Zur aktuellen Preisentwicklung tragen aber auch die USA bei, die dank der umstrittenen Fracking-Bohrtechnik immer mehr Öl fördern – und Prognosen zufolge zeitweise sogar Saudi-Arabien überflügeln werden. Das hohe Angebot stößt auf eine nahezu stagnierende Nachfrage, die vor allem mit der schwächeren Konjunkturentwicklung in vielen Regionen der Welt zusammenhängt. Die Internationale Energieagentur hat erst kürzlich ihre Prognose für die weitere Bedarfsentwicklung nach unten korrigiert.
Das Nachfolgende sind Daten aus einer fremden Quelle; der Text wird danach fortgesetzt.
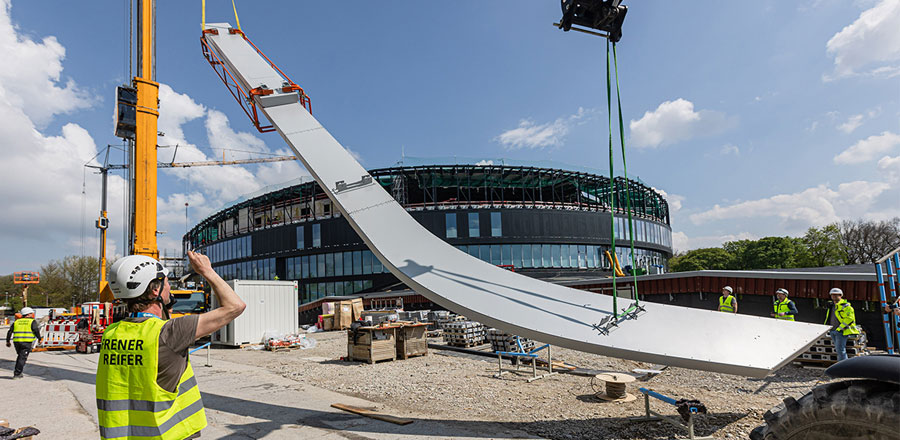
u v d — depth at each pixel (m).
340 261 49.78
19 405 7.78
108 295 17.19
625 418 6.08
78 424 6.54
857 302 13.53
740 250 66.50
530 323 5.55
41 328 17.83
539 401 7.18
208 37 11.62
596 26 5.14
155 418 2.24
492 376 9.48
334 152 8.47
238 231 62.97
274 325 18.09
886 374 2.67
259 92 9.54
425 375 9.84
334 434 5.59
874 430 2.68
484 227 47.34
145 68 15.08
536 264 47.72
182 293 17.86
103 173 36.72
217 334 17.66
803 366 10.14
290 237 52.97
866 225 56.00
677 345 5.15
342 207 7.39
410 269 6.46
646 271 52.44
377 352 11.84
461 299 5.95
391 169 50.28
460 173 51.09
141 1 15.13
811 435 2.97
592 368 10.58
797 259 58.59
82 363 13.54
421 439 5.34
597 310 5.99
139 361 2.26
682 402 5.16
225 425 6.07
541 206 49.91
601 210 52.16
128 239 14.95
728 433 5.43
Klumpp erwartet nicht, dass der Rohölpreis in nächster Zeit deutlich steigen wird. Im Falle einer Einigung mit dem Iran im Atomstreit könnten von dort sogar zusätzliche Mengen auf den Markt gelangen. Der Analyst hält es auch für wenig wahrscheinlich, dass die Opec-Länder bei ihrem nächsten Treffen Ende November eine Förderkürzung beschließen. Bis zum Jahresende prognostiziert die LBBW dennoch einen leichten Preisanstieg auf 92 Dollar je Barrel – unter anderem wegen der beginnenden Heizsaison. Ende 2015 sieht Klumpp den Ölpreis dann wieder bei 85 Dollar. Niedrige Preise führen allerdings auch zu geringeren Investitionen in die Erschließung neuer Ölvorkommen. Längerfristig dürften dadurch die Fördermengen zurückgehen – und die Preise wieder steigen. Für ewig werden Sprit und Heizöl also mit Sicherheit nicht so günstig bleiben wie jetzt.